Trzeba jednak pamiętać, że zakup takiej nieruchomości wiąże się z potrzebą zajęcia się jej zarządzaniem. Kupując używany obiekt trzeba się też liczyć z koniecznością poniesienia nakładów na remont lub rearanżację. Jeśli ktoś nie ma czasu na zarządzanie takim majątkiem może zdecydować się na zakup pokoju w hotelu zarządzanym przez wyspecjalizowaną firmę. Chodzi tu o model zwany „condo-„ lub „aparthotel”. Polega on na zakupie prawa własności do pokoju w hotelu i wynajmowaniu go później wyspecjalizowanej firmie zajmującej się zarządzaniem całym obiektem. Plusem tego typu inwestycji jest fakt, że inwestor może osiągać z góry określony poziom czynszu. W wielu hotelach typu „condo” jest on gwarantowany wieloletnią umową. W takim wypadku można liczyć na przychody na poziomie od 5 do 10% wartości nieruchomości w skali roku. Na przykład w Szklarskiej Porębie można kupić lokal, który przez pierwsze dwa lata ma generować przychód na poziomie 7% wartości nieruchomości rocznie. Do kupienia są teraz apartamenty w cenie od 256 do 598 tys. zł (plus miejsce postojowe za 9 tys. zł).

Kuszący udział w zyskach z nutą ryzyka

Alternatywą do zakupu pokoju z gwarancją najmu jest podjęcie od razu ryzyka działalności hotelowej. W takim wypadku przychody inwestora mogą być skumulowane w okresach największego sezonu, ale za to inwestor może liczyć na wyższą stopę zwrotu – tak przynajmniej wynika z wyliczeń poszczególnych firm zarządzających.

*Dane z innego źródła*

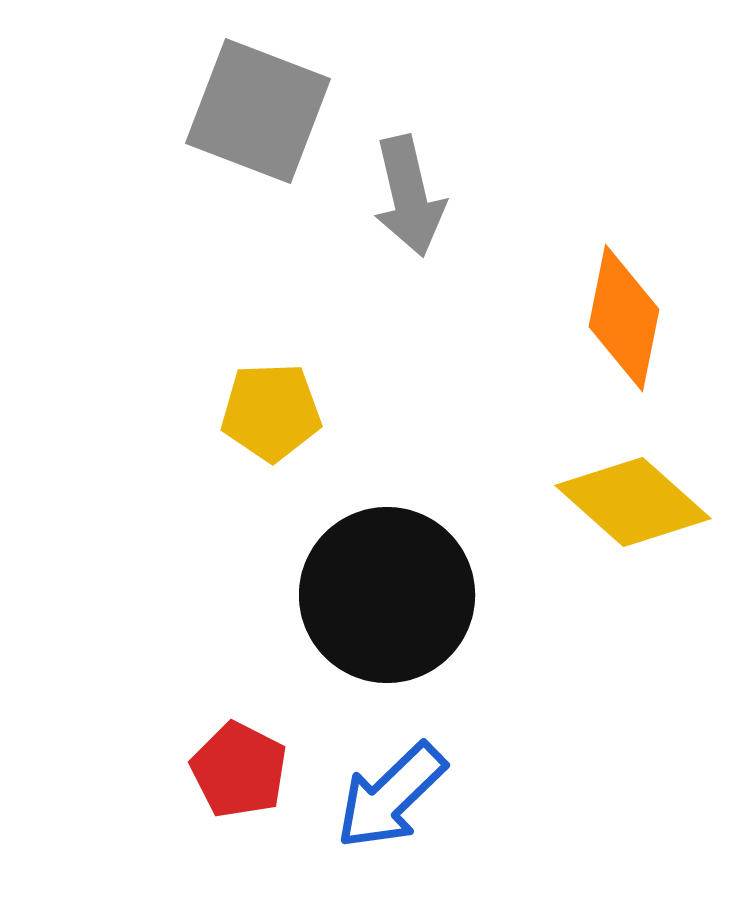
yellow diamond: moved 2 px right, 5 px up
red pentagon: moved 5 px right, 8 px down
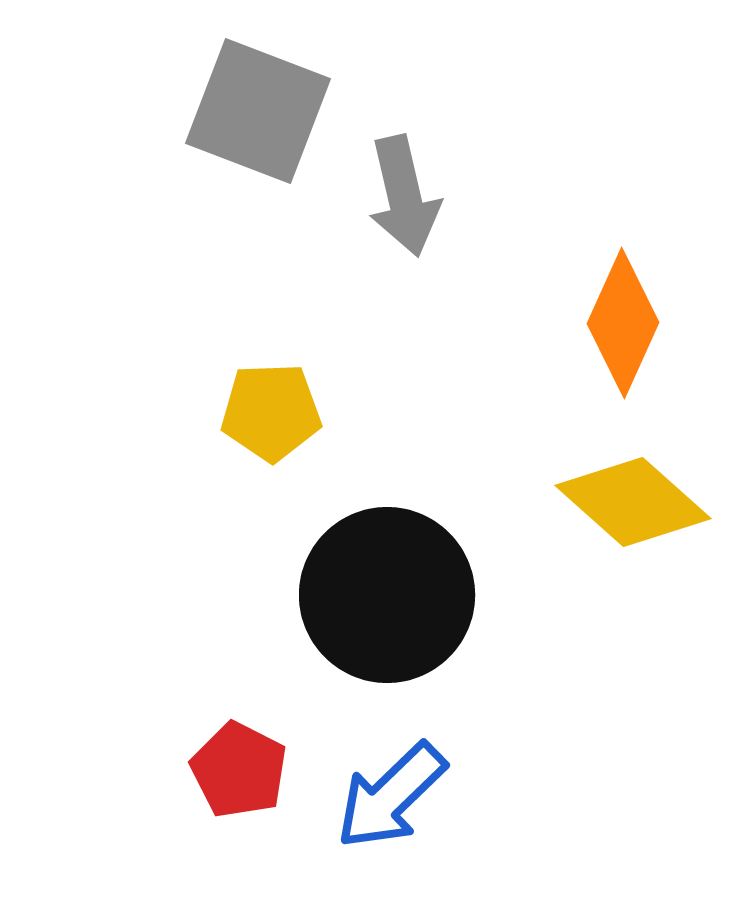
gray arrow: moved 5 px left
orange diamond: moved 1 px left, 5 px down; rotated 13 degrees clockwise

W przypadku inwestycji położonej w Kościelisku właściciel mógłby w formie przychodów otrzymać 12,5% wartości nieruchomości w skali roku, gdy obłożenie wyniesie 65% (rentowność ta uwzględnienia już koszt czynszu płaconego operatorowi budynku na poziomie 10 zł za m kw. miesięcznie).Przy niższym obłożeniu dochód inwestora też będzie niższy.

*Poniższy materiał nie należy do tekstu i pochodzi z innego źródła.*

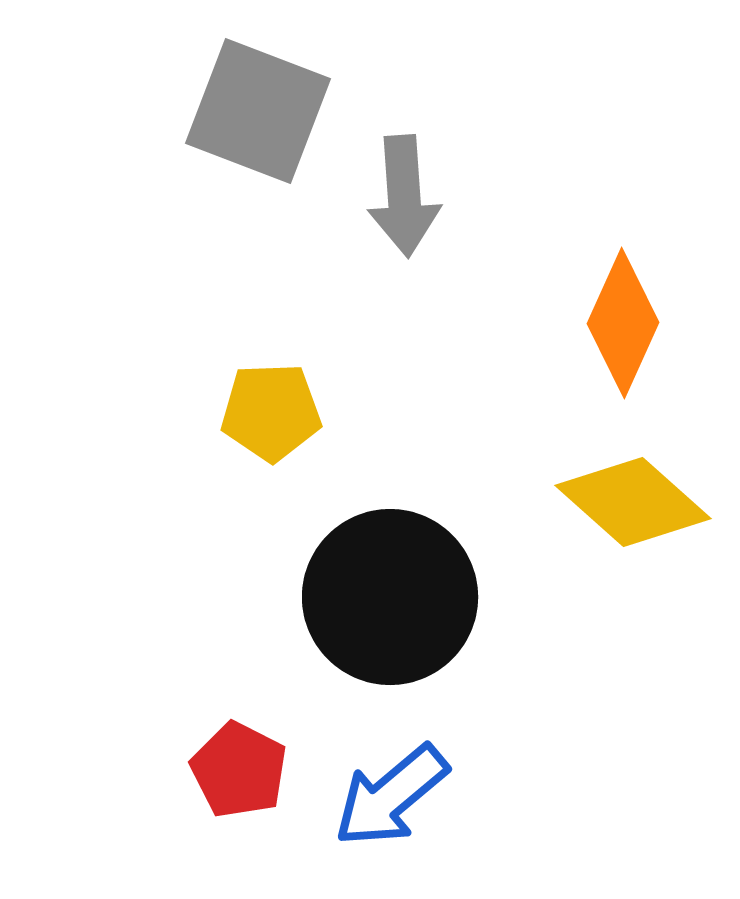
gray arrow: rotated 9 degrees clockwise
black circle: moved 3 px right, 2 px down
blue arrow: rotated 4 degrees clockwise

Zgodnie z szacunkami przedstawicieli kościeliskiej inwestycji, przy obłożeniu na poziomie 55% będzie można uzyskać 10,4% rentowności, a przy 45% obłożenia - 8,3% rentowności. Który z tych poziomów obłożenia można uznać za realistyczny? Zgodnie z danymi GUS przeciętne wykorzystanie pokoi w hotelach, motelach, pensjonatach i innych obiektach hotelowych w I półroczu 2011 r. wyniosło 39,1%. W miejscach atrakcyjnych dla turystów obłożenie może być jednak znacznie większe od średniej. Ale uwaga! Inwestor nie musi brać na siebie takiego ryzyka. Alternatywą w omawianym projekcie jest gwarantowany zysk na poziomie 7%. Jak podkreśla jednak deweloper prawie nikt nie jest takim rozwiązaniem zainteresowany. Ceny apartamentów w tym projekcie zaczynają się od 187 tys. zł netto.

Wakacje pod własnym dachem

Inwestując w pokój hotelowy uzyskuje się nie tylko przychody z jego wynajmowania, ale też można samodzielnie z niego korzystać. Właściciel musi być jednak świadomy tego, że nie zawsze będzie mógł korzystać ze swojej nieruchomości. Często pobyty właścicielskie są ograniczane w najwyższym sezonie do 1 – 2 tygodni. Mniejsze obostrzenia są poza sezonem. Niestety przeważnie im dłużej właściciel zajmuje własny lokal, tym mniejsze osiąga przychody. Bez wątpienia jest to jednak rozwiązanie znacznie tańsze niż odpłatne wynajmowanie pokoju w innym hotelu.